The language itself is simple if you have any experience with statically typed langauges. I put together a 15 minute guide here that links on to some other useful resources.

However, you can wind up in the weeds quickly once you start working with different frameworks and targets. Don't panic, proceed directly to IRC or to our beloved mailing list.

I ended up learning a lot from that mailing list. There's a ton of bright, accessible people there doing things I never thought was possible. Haxe ties together a lot of programming techniques from different languages and platforms. You may have to "unlearn" some things from other languages, but once you do a unified picture of web development becomes much clearer.

I would also recommend thx and polygonal ds for folks wanting to see how to write "idiomatic Haxe" to solve familiar data structure and algorithm problems. I'd also recommend tink for folks wanting to move beyond that.

What Haxe libraries are you impressed by?

OpenFL/Lime/NME are pretty amazing. I'm also a fan of the ideas in Tink. I also have good experiences with Franco's thx and dhx libraries. Great stuff!

What problem would you like to see solved by a new or existing Haxe library?

Haxe has the capability to do some pretty amazing data/orm configuration thanks to its powerful macro functionality. I'm working on this a bit with postgrehx, but don't have anything killer yet. The Mongo driver from Matt Tuttle looks promising too.

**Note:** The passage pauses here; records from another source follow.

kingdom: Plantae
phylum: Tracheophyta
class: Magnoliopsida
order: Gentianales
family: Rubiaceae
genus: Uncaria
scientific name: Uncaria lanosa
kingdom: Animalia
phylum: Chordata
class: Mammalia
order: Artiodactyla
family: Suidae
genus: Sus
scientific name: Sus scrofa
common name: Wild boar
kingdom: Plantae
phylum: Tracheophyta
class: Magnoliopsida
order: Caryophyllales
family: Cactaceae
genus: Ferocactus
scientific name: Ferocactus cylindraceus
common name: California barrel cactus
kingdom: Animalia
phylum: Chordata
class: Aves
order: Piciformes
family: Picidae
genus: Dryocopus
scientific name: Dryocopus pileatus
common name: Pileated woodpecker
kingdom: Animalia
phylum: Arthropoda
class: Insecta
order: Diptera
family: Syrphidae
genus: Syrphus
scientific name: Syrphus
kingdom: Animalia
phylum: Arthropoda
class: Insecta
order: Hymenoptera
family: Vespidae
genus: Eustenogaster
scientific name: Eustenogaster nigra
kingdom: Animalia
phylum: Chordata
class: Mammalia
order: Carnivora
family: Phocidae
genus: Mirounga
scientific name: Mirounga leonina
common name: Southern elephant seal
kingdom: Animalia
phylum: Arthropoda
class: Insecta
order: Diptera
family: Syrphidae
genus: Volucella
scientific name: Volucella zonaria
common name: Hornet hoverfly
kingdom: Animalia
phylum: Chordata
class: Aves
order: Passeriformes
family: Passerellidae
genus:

I also think we need a solid cross-platform UI framework. It would also be great if the library provided the ability to utilize native UI where it was possible. Most mobile phone apps these days are just variations on the different UI sensibilities that exist in native Android/iPhone/etc. Most of the current crop of UI frameworks try to recreate the same UI on every platform. That's understandable, but not what most users on those platforms expect.

What is the best use of Haxe you've come across?

Some of the games have been amazing. Papers, Please was a great use of Haxe. Perhaps Haxe just lets the creativity of the author shine through.

What do you see for the future for Haxe/OpenFL?

A cross platform IDE suite for Haxe is about 75% there. We're missing good ways of refactoring, and some other common IDE utilities that rely on deep compiler integration. After that I'll be completely happy.

I also think we'll see some great test/deployment functionality. Andy Li has already done Haxe a great service by setting up a testing profile for Haxe on travis-ci.

Once we have all that, I think we will see Haxe developer working together more easily in business contexts, and a whole different side of Haxe will emerge.

Sell your wwx2014 session!

I'll be talking about promhx, a promise and functional reactive programming library for Haxe. The library provides a way of dealing with asynchronous operations with values, rather than callbacks.

There's a couple of solid benefits to this approach. The results of an asynchronous operation are separated from the operations that rely on it. This lets developers avoid binding all of the logic for a conventional asynchronous operation inside a single callback. The second benefit is an error handling mechanism that allows for flexible error management, a common pain point in asynchronous programming. Finally, a full suite of utilities and methods enable developers to reason about asynchronous workflows without getting bogged down in syntax and callback indentation.

What is the best part of wwx for you?

I get to meet all these European Haxe folks that I've known only through e-mail handles.